Work to be completed: Copy the text in the material below line for line, changing nothing. Leave the pictures out of your answer.

Supplied material:

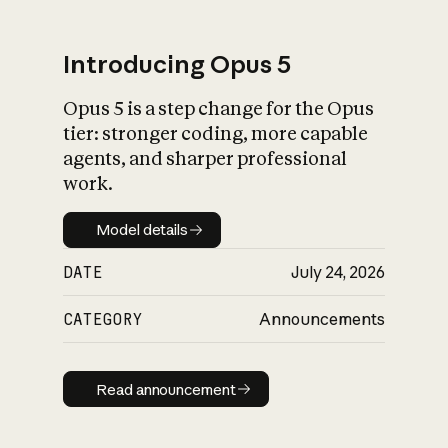
Introducing Opus 5
Opus 5 is a step change for the Opus
What is AI’s
tier: stronger coding, more capable
impact on society
agents, and sharper professional
work.
Model details
Model details
DATE
July 24, 2026
CATEGORY
Announcements
Read announcement
Read announcement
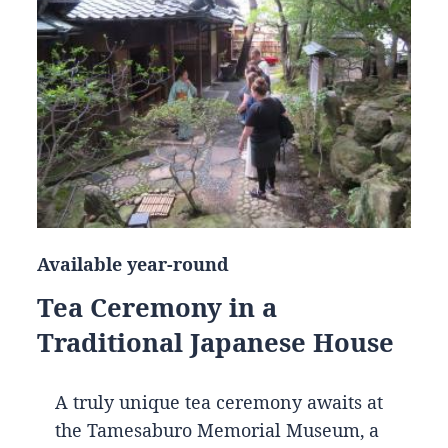
Available year-round
Tea Ceremony in a
Traditional Japanese House
A truly unique tea ceremony awaits at
the Tamesaburo Memorial Museum, a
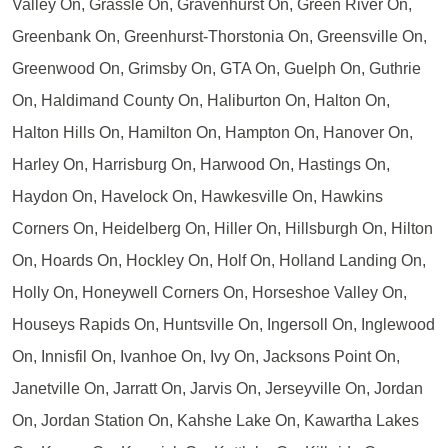
Valley On, Grassle On, Gravenhurst On, Green River On,
Greenbank On, Greenhurst-Thorstonia On, Greensville On,
Greenwood On, Grimsby On, GTA On, Guelph On, Guthrie
On, Haldimand County On, Haliburton On, Halton On,
Halton Hills On, Hamilton On, Hampton On, Hanover On,
Harley On, Harrisburg On, Harwood On, Hastings On,
Haydon On, Havelock On, Hawkesville On, Hawkins
Corners On, Heidelberg On, Hiller On, Hillsburgh On, Hilton
On, Hoards On, Hockley On, Holf On, Holland Landing On,
Holly On, Honeywell Corners On, Horseshoe Valley On,
Houseys Rapids On, Huntsville On, Ingersoll On, Inglewood
On, Innisfil On, Ivanhoe On, Ivy On, Jacksons Point On,
Janetville On, Jarratt On, Jarvis On, Jerseyville On, Jordan
On, Jordan Station On, Kahshe Lake On, Kawartha Lakes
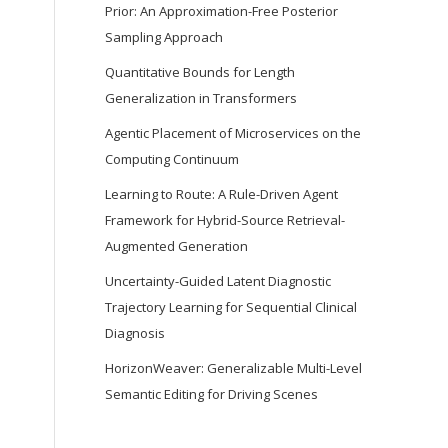
Prior: An Approximation-Free Posterior
Sampling Approach
Quantitative Bounds for Length
Generalization in Transformers
Agentic Placement of Microservices on the
Computing Continuum
Learning to Route: A Rule-Driven Agent
Framework for Hybrid-Source Retrieval-
Augmented Generation
Uncertainty-Guided Latent Diagnostic
Trajectory Learning for Sequential Clinical
Diagnosis
HorizonWeaver: Generalizable Multi-Level
Semantic Editing for Driving Scenes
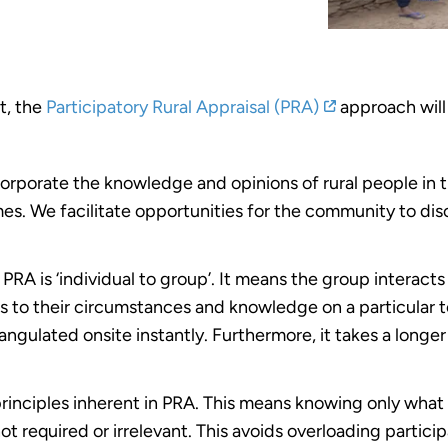
t, the
Participatory Rural Appraisal (PRA)
approach will 
ncorporate the knowledge and opinions of rural people i
 We facilitate opportunities for the community to discu
 PRA is ‘individual to group’. It means the group interact
es to their circumstances and knowledge on a particular t
iangulated onsite instantly. Furthermore, it takes a longer
principles inherent in PRA. This means knowing only what 
ot required or irrelevant. This avoids overloading partic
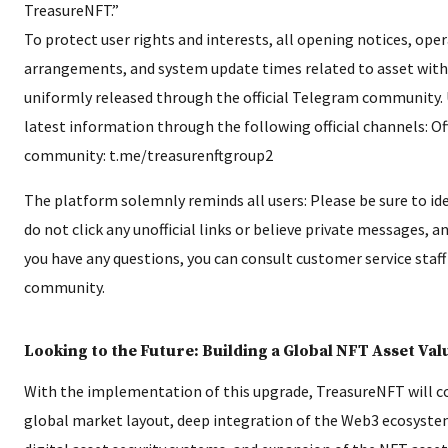
TreasureNFT.”
To protect user rights and interests, all opening notices, ope
arrangements, and system update times related to asset with
uniformly released through the official Telegram community. 
latest information through the following official channels: Of
community: t.me/treasurenftgroup2
The platform solemnly reminds all users: Please be sure to iden
do not click any unofficial links or believe private messages, an
you have any questions, you can consult customer service staff i
community.
Looking to the Future: Building a Global NFT Asset Va
With the implementation of this upgrade, TreasureNFT will c
global market layout, deep integration of the Web3 ecosyste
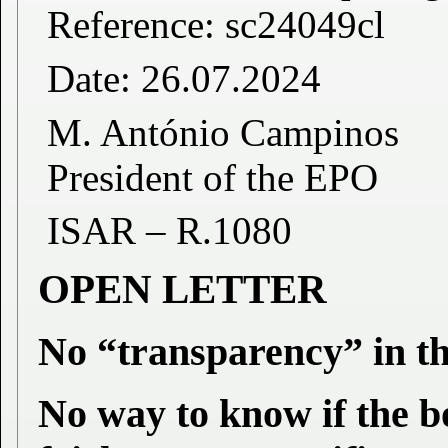
Reference: sc24049cl
Date: 26.07.2024
M. António Campinos
President of the EPO
ISAR – R.1080
OPEN LETTER
No “transparency” in t
No way to know if the 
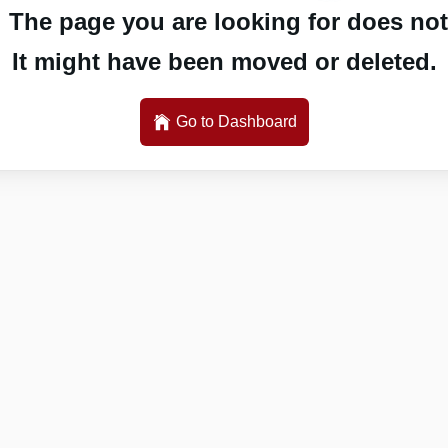
 The page you are looking for does not 
It might have been moved or deleted.
Go to Dashboard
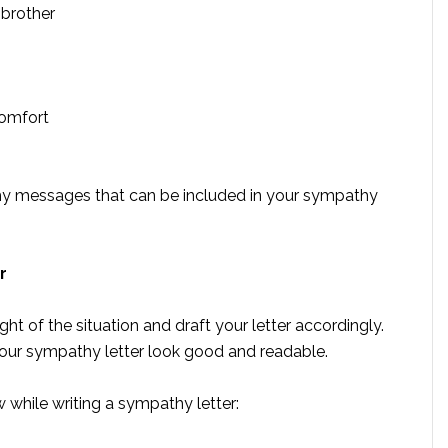
 brother
omfort
y messages that can be included in your sympathy
r
ght of the situation and draft your letter accordingly.
our sympathy letter look good and readable.
w while writing a sympathy letter:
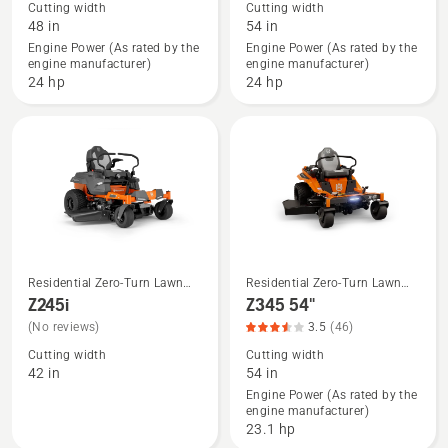
Cutting width
Cutting width
about
about
48 in
54 in
Z 275X
Z 275X
Engine Power (As rated by the
Engine Power (As rated by the
engine manufacturer)
engine manufacturer)
48",
54"
24 hp
24 hp
product
rating
3
of
5
Residential Zero-Turn Lawn
Residential Zero-Turn Lawn
See
See
Mowers
Mowers
Z245i
Z345 54"
more
more
(No reviews)
3.5
(46)
details
details
Cutting width
Cutting width
about
about
42 in
54 in
Z245i
Z345
Engine Power (As rated by the
engine manufacturer)
54",
23.1 hp
product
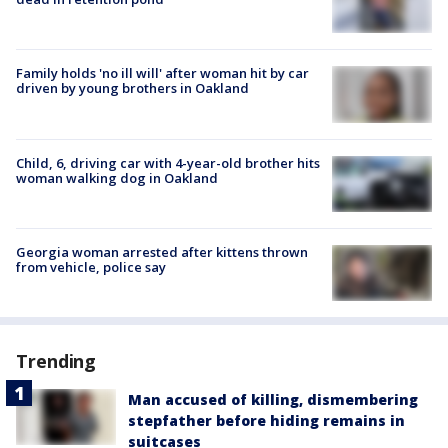
Family holds 'no ill will' after woman hit by car
driven by young brothers in Oakland
Child, 6, driving car with 4-year-old brother hits
woman walking dog in Oakland
Georgia woman arrested after kittens thrown
from vehicle, police say
Trending
Man accused of killing, dismembering
stepfather before hiding remains in
suitcases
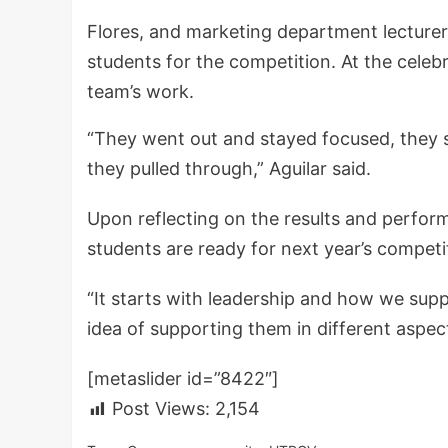
Flores, and marketing department lecture
students for the competition. At the celeb
team’s work.
“They went out and stayed focused, they s
they pulled through,” Aguilar said.
Upon reflecting on the results and perform
students are ready for next year’s competi
“It starts with leadership and how we supp
idea of supporting them in different aspects
[metaslider id=”8422″]
Post Views:
2,154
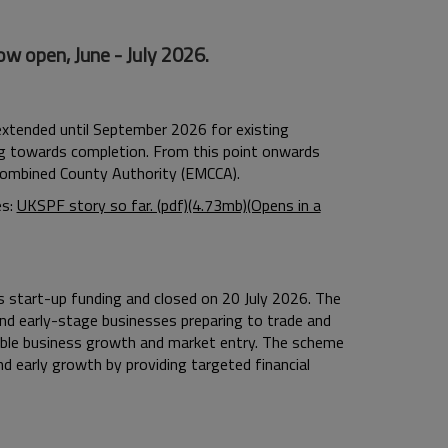
w open, June - July 2026.
extended until September 2026 for existing
ng towards completion. From this point onwards
 Combined County Authority (EMCCA).
es:
UKSPF story so far. (pdf)(4.73mb)(Opens in a
 start-up funding and closed on 20 July 2026.
The
d early-stage businesses preparing to trade and
able business growth and market entry.
The scheme
d early growth by providing targeted financial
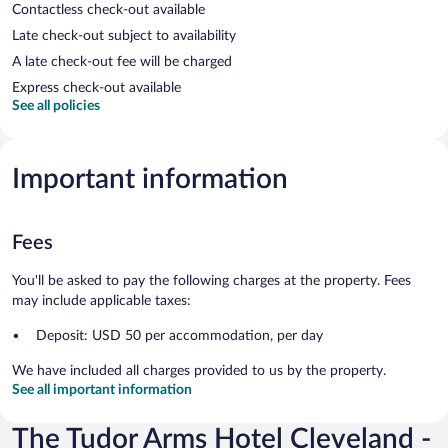
Contactless check-out available
Late check-out subject to availability
A late check-out fee will be charged
Express check-out available
See all policies
Important information
Fees
You'll be asked to pay the following charges at the property. Fees
may include applicable taxes:
Deposit: USD 50 per accommodation, per day
We have included all charges provided to us by the property.
See all important information
The Tudor Arms Hotel Cleveland -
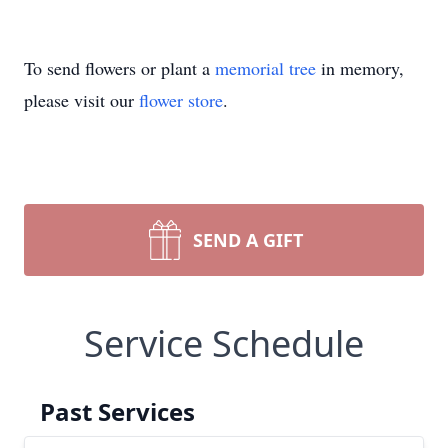
To send flowers or plant a
memorial tree
in memory,
please visit our
flower store
.
SEND A GIFT
Service Schedule
Past Services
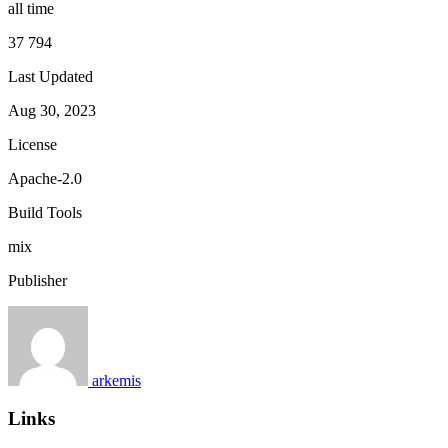
all time
37 794
Last Updated
Aug 30, 2023
License
Apache-2.0
Build Tools
mix
Publisher
arkemis
Links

Response to this exercise:
Introducing Opus 5
Opus 5 is a step change for the Opus
What is AI’s
tier: stronger coding, more capable
impact on society
agents, and sharper professional
work.
Model details
Model details
DATE
July 24, 2026
CATEGORY
Announcements
Read announcement
Read announcement
Available year-round
Tea Ceremony in a
Traditional Japanese House
A truly unique tea ceremony awaits at
the Tamesaburo Memorial Museum, a
Valley On, Grassle On, Gravenhurst On, Green River On,
Greenbank On, Greenhurst-Thorstonia On, Greensville On,
Greenwood On, Grimsby On, GTA On, Guelph On, Guthrie
On, Haldimand County On, Haliburton On, Halton On,
Halton Hills On, Hamilton On, Hampton On, Hanover On,
Harley On, Harrisburg On, Harwood On, Hastings On,
Haydon On, Havelock On, Hawkesville On, Hawkins
Corners On, Heidelberg On, Hiller On, Hillsburgh On, Hilton
On, Hoards On, Hockley On, Holf On, Holland Landing On,
Holly On, Honeywell Corners On, Horseshoe Valley On,
Houseys Rapids On, Huntsville On, Ingersoll On, Inglewood
On, Innisfil On, Ivanhoe On, Ivy On, Jacksons Point On,
Janetville On, Jarratt On, Jarvis On, Jerseyville On, Jordan
On, Jordan Station On, Kahshe Lake On, Kawartha Lakes
Prior: An Approximation-Free Posterior
Sampling Approach
Quantitative Bounds for Length
Generalization in Transformers
Agentic Placement of Microservices on the
Computing Continuum
Learning to Route: A Rule-Driven Agent
Framework for Hybrid-Source Retrieval-
Augmented Generation
Uncertainty-Guided Latent Diagnostic
Trajectory Learning for Sequential Clinical
Diagnosis
HorizonWeaver: Generalizable Multi-Level
Semantic Editing for Driving Scenes
t, the
Participatory Rural Appraisal (PRA)
approach will 
ncorporate the knowledge and opinions of rural people i
 We facilitate opportunities for the community to discu
 PRA is ‘individual to group’. It means the group interact
es to their circumstances and knowledge on a particular t
iangulated onsite instantly. Furthermore, it takes a longer
principles inherent in PRA. This means knowing only what 
ot required or irrelevant. This avoids overloading partic
TreasureNFT.”
To protect user rights and interests, all opening notices, ope
arrangements, and system update times related to asset with
uniformly released through the official Telegram community. 
latest information through the following official channels: Of
community: t.me/treasurenftgroup2
The platform solemnly reminds all users: Please be sure to iden
do not click any unofficial links or believe private messages, an
you have any questions, you can consult customer service staff i
community.
Looking to the Future: Building a Global NFT Asset Va
With the implementation of this upgrade, TreasureNFT will c
global market layout, deep integration of the Web3 ecosyste
Reference: sc24049cl
Date: 26.07.2024
M. António Campinos
President of the EPO
ISAR – R.1080
OPEN LETTER
No “transparency” in t
No way to know if the 
 The page you are looking for does not 
It might have been moved or deleted.
Go to Dashboard
 brother
omfort
y messages that can be included in your sympathy
r
ght of the situation and draft your letter accordingly.
our sympathy letter look good and readable.
w while writing a sympathy letter:
Cutting width
Cutting width
about
about
48 in
54 in
Z 275X
Z 275X
Engine Power (As rated by the
Engine Power (As rated by the
engine manufacturer)
engine manufacturer)
48",
54"
24 hp
24 hp
product
rating
3
of
5
Residential Zero-Turn Lawn
Residential Zero-Turn Lawn
See
See
Mowers
Mowers
Z245i
Z345 54"
more
more
(No reviews)
3.5
(46)
details
details
Cutting width
Cutting width
about
about
42 in
54 in
Z245i
Z345
Engine Power (As rated by the
engine manufacturer)
54",
23.1 hp
product
Family holds 'no ill will' after woman hit by car
driven by young brothers in Oakland
Child, 6, driving car with 4-year-old brother hits
woman walking dog in Oakland
Georgia woman arrested after kittens thrown
from vehicle, police say
Trending
Man accused of killing, dismembering
stepfather before hiding remains in
suitcases
Flores, and marketing department lecture
students for the competition. At the celeb
team’s work.
“They went out and stayed focused, they s
they pulled through,” Aguilar said.
Upon reflecting on the results and perform
students are ready for next year’s competi
“It starts with leadership and how we supp
idea of supporting them in different aspects
[metaslider id=”8422″]
Post Views:
2,154
w open, June - July 2026.
extended until September 2026 for existing
ng towards completion. From this point onwards
 Combined County Authority (EMCCA).
es:
UKSPF story so far. (pdf)(4.73mb)(Opens in a
 start-up funding and closed on 20 July 2026.
The
d early-stage businesses preparing to trade and
able business growth and market entry.
The scheme
d early growth by providing targeted financial
Contactless check-out available
Late check-out subject to availability
A late check-out fee will be charged
Express check-out available
See all policies
Important information
Fees
You'll be asked to pay the following charges at the property. Fees
may include applicable taxes:
Deposit: USD 50 per accommodation, per day
We have included all charges provided to us by the property.
See all important information
The Tudor Arms Hotel Cleveland -
To send flowers or plant a
memorial tree
in memory,
please visit our
flower store
.
SEND A GIFT
Service Schedule
Past Services
all time
37 794
Last Updated
Aug 30, 2023
License
Apache-2.0
Build Tools
mix
Publisher
arkemis
Links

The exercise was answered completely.